* [PAGE EXTRACT]:

Typhoon Cimaron struck the Kansai region of Japan on 23 August 2018 and Typhoon Jebi did so on 4 September 2018. An unusually large numbers of vehicles were nominated in the declarations relating to those months. The respondent insurers declined cover for certain claims, which are the subject of this proceeding. The applicants sought declarations in the High Court that the respondents were liable for damage to their vehicles and, by declining cover, were in breach of the contracts of insurance.
In the High Court, Gault J found the policy required insureds to evince an intention to take insurance, and notifying ATL was insufficient: it was not an agent of the insurers.[1] Only JDA Co. Ltd had evidenced its intention to take insurance prior to the attachment of risk; the other applicants, Nikkyo Co. Ltd and Integrity Exports Co. Ltd, had not.[2]
[1]JDA Co. Ltd v AIG Insurance New Zealand Ltd [2021] NZHC 2912 [HC judgment].

* [INFORMATION GIVEN]:

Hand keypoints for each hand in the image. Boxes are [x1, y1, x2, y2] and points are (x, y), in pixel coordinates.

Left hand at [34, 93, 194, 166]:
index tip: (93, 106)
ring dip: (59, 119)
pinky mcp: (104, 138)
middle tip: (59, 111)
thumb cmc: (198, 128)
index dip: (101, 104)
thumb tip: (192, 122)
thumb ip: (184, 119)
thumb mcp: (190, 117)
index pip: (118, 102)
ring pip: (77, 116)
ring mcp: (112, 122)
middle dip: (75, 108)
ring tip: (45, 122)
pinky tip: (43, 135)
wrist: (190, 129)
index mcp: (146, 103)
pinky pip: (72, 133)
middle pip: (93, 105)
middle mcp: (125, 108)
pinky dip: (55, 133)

...

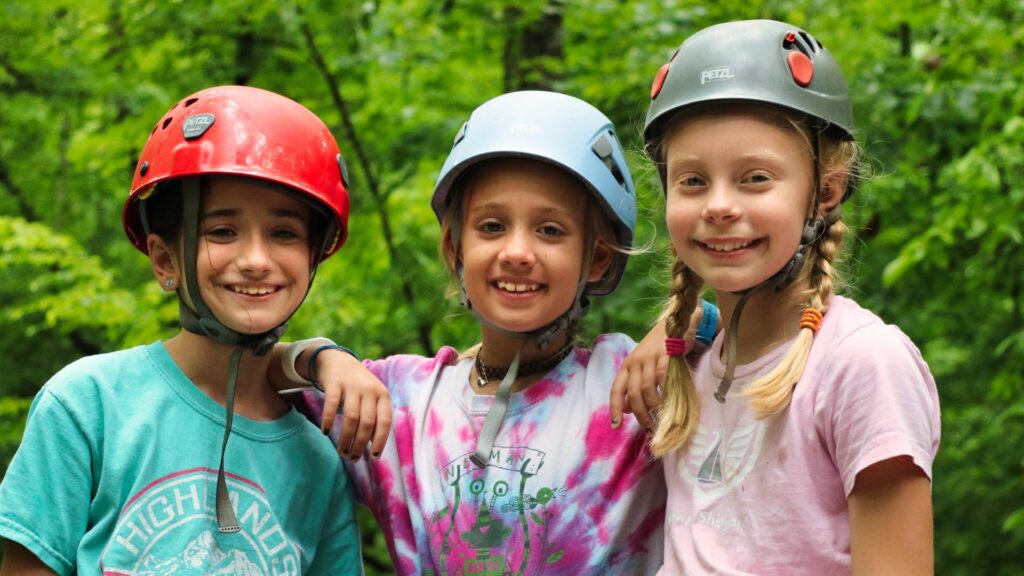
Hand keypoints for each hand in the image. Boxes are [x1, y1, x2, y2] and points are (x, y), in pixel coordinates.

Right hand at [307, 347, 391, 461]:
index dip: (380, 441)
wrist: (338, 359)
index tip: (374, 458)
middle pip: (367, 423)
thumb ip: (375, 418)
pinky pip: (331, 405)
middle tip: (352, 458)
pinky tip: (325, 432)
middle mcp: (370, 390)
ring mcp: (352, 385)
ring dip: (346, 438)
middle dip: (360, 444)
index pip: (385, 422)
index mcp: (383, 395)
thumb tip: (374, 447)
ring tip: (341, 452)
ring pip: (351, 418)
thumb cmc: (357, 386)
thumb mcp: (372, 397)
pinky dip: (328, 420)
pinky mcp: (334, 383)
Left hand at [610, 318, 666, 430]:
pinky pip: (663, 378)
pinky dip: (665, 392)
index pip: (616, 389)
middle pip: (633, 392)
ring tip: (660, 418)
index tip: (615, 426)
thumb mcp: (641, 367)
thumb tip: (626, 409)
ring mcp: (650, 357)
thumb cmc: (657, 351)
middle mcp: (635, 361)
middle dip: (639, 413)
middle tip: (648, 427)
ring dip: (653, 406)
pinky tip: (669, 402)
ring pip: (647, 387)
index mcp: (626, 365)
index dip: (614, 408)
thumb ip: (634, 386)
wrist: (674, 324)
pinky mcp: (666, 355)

...

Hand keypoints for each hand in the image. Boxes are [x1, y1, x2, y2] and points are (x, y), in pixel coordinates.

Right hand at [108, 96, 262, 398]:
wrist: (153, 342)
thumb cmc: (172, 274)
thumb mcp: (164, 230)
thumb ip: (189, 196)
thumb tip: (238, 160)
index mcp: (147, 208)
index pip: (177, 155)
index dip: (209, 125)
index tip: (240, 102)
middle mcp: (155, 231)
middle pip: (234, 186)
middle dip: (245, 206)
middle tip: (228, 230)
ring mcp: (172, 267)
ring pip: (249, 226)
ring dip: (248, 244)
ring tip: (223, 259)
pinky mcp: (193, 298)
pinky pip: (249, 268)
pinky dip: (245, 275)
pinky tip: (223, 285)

* [PROMPT 1]:
Answer the following questions using the typhoon insurance extract.
(a) On what date did Typhoon Jebi strike the Kansai region of Japan?
(b) Which judge decided the matter in the High Court?
(c) Which applicant had evidenced its intention to take insurance before the attachment of risk?
* [PROMPT 2]: Summarize the typhoon insurance extract in two sentences.
* [PROMPT 3]: Retype the passage of the typhoon insurance extract starting with "Typhoon Cimaron struck" and going on through "contracts of insurance.".

* [REPLY 1]:
(a) 4 September 2018
(b) Gault J
(c) JDA Co. Ltd

* [REPLY 2]: After Typhoons Cimaron and Jebi struck the Kansai region of Japan in August and September 2018, the respondent insurers declined cover for certain claims, and the applicants sought declarations in the High Court that the insurers were liable for damage to their vehicles and in breach of the insurance contracts. Gault J found that the policy required insureds to evince an intention to take insurance, that notifying ATL was insufficient because it was not the insurers' agent, and that only JDA Co. Ltd had evidenced that intention before the risk attached.

* [REPLY 3]:
Typhoon Cimaron struck the Kansai region of Japan on 23 August 2018 and Typhoon Jebi did so on 4 September 2018. An unusually large numbers of vehicles were nominated in the declarations relating to those months. The respondent insurers declined cover for certain claims, which are the subject of this proceeding. The applicants sought declarations in the High Court that the respondents were liable for damage to their vehicles and, by declining cover, were in breach of the contracts of insurance.